Wednesday, August 21, 2013

Lawrence Massacre

There were few battles in Kansas turning the Civil War, but it was the scene of brutal guerrilla fighting. This had been occurring between the pro-slavery and anti-settlers since John Brown was here in the 1850s. 150 years ago today one of the most notorious guerrilla actions occurred – the Lawrence Massacre.

The Confederate in charge of the men who perpetrated the slaughter was William Quantrill. Although he was born in Ohio and anti-slavery, he became a drifter and ruffian in Missouri and Kansas and learned the profitability of turning in escaped slaves. His political views followed his pocketbook. When the war came, he joined a regiment of Cherokee Indians fighting for the Confederacy, and learned guerrilla tactics from them. After fighting in the Battle of Wilson's Creek he deserted the army and set out to form his own group of raiders. A handful of men joined him to attack the Union army and civilians along the Kansas-Missouri border. His men included Frank and Jesse James and the Younger Brothers, who would gain notoriety as criminals after the war.

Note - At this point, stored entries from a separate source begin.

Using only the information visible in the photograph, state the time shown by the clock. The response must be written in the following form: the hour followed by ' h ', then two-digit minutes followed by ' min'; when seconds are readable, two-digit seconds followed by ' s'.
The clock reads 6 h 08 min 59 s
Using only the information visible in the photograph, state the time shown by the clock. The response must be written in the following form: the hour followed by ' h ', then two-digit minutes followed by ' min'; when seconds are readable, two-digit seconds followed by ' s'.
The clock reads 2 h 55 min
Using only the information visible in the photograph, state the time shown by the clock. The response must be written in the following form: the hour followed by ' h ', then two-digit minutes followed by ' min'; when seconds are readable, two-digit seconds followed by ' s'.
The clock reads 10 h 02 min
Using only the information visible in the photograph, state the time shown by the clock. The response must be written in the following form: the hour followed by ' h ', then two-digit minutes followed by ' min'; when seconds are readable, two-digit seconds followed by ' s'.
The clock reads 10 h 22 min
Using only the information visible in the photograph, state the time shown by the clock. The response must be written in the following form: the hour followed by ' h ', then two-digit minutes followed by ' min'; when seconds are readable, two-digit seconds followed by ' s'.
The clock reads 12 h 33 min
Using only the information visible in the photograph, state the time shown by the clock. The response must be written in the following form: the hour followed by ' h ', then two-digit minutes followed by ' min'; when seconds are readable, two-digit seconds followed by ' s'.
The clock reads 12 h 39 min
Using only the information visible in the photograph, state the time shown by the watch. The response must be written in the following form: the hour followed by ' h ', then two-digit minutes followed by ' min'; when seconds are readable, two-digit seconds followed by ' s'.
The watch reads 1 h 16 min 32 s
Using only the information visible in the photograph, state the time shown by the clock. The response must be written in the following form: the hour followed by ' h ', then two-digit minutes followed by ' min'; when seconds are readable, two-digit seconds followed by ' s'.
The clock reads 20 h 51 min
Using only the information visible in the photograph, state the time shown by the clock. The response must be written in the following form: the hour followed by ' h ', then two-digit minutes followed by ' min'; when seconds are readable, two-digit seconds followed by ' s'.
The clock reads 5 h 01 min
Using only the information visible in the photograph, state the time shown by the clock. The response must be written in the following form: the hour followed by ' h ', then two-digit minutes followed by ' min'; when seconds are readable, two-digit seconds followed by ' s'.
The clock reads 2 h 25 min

In 1863 Quantrill decided to attack and destroy a Union town as retaliation for Union deprecations on a smaller scale. He picked the town of Lawrence, Kansas, which had been sacked already in the “Bleeding Kansas” fighting before the war. He convinced other Bushwakers to join him, and all told they numbered 300-400 men. Multiple columns converged on the town, striking early on the morning of August 21. There were no soldiers in the town at the time, and the raiders were free to ride through, looting, burning and plundering. The military age men and boys were stopped and killed. Quantrill had prepared lists of men and businesses to be specially targeted. At the top of the list was Senator James Lane, a leader who had led devastating raids into Missouri. He escaped only by running through a cornfield in his nightshirt.

After four hours of destruction the Buskwackers made their escape. A quarter of the buildings in the town were burnt, and about 200 men and boys lay dead. The raiders only lost one man, shot from his horse as they left the town. The column split up, effectively avoiding the weak Union pursuit.

Ruins of Lawrence
The issues of the guerrilla fighting were not as clear cut as they might seem. The southerners had suffered much at the hands of their pro-slavery neighbors. One boy, Riley Crawford, was sent by his mother to ride with Quantrill when he was only 13, because the Yankees had burned their home and killed his father. The Lawrence Massacre was certainly unwarranted, but the wrongs were not all one sided.